Outra observação que se faz é que o cálculo do limite de 12%, repousa sobre os rendimentos tributáveis anuais, isto é, outros rendimentos (isentos ou tributados exclusivamente na fonte) não são computados para determinação deste limite quantitativo, resultando numa limitação ainda mais estreita que aquela possivelmente atribuída, se considerados esses outros rendimentos.

Ademais, a limitação para os rendimentos tributáveis acarreta a impossibilidade de dedução das contribuições para os planos de previdência complementar para aqueles que não auferem rendimentos tributáveis, o que poderá ser tanto aqueles que estão abaixo da faixa tributável (segundo a tabela progressiva do imposto de renda) quanto os que aufiram rendimentos considerados isentos por sua natureza, tal como os lucros e dividendos e a aposentadoria recebida do regime geral da previdência social.

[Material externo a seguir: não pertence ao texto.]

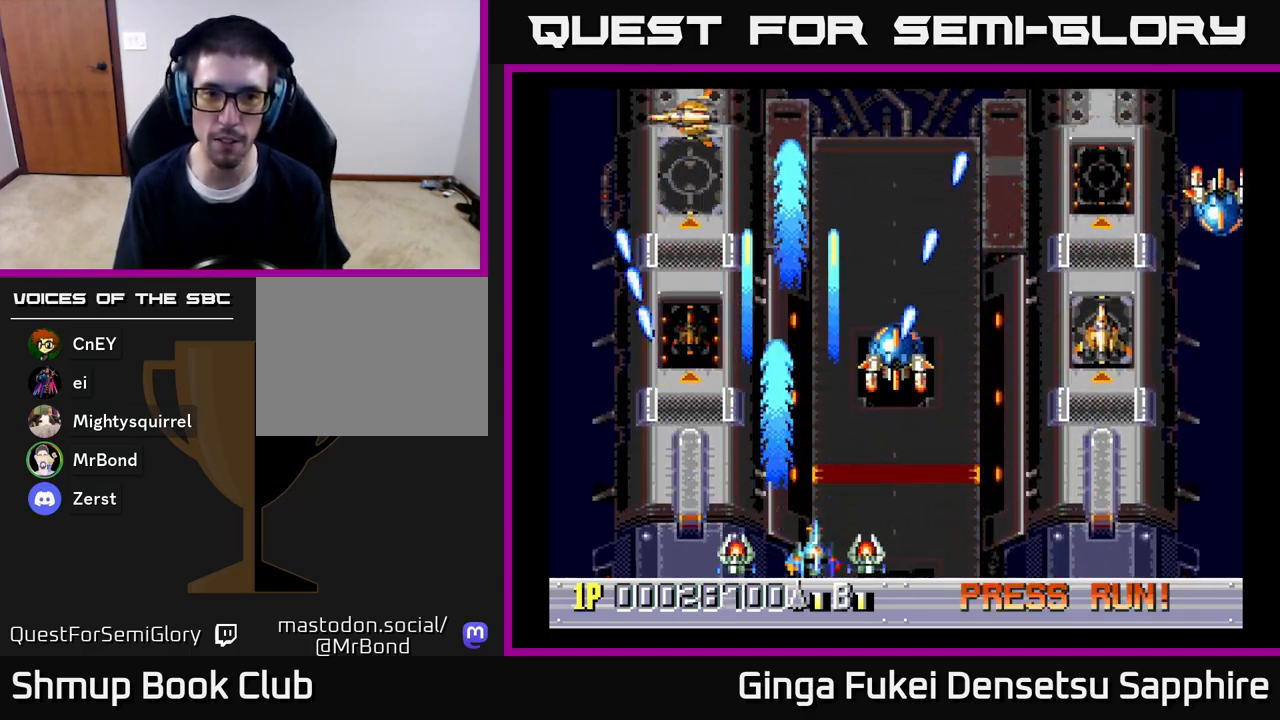
{"buttons": ["A", "DPAD_RIGHT"], "left_stick": "center", "right_stick": "center", "events": []}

Por todas estas razões, observando-se exclusivamente as condições para dedução das contribuições para os planos de previdência complementar, pela pessoa física, verifica-se que, por existir uma limitação para tal desconto, sem que haja tal limitação para incidência do imposto no resgate de contribuições ou recebimento dos benefícios, não se alcança o almejado “diferimento fiscal”.

Ademais, mesmo que se tome como exemplo um indivíduo que contribua anualmente para o plano de previdência privada até o limite de 12% dos seus rendimentos tributáveis, é possível, como mencionado anteriormente, que as condições impostas para dedução das contribuições acarretem a vedação, total ou parcial, dos descontos desses valores, da base do imposto de renda devido no respectivo ano-calendário.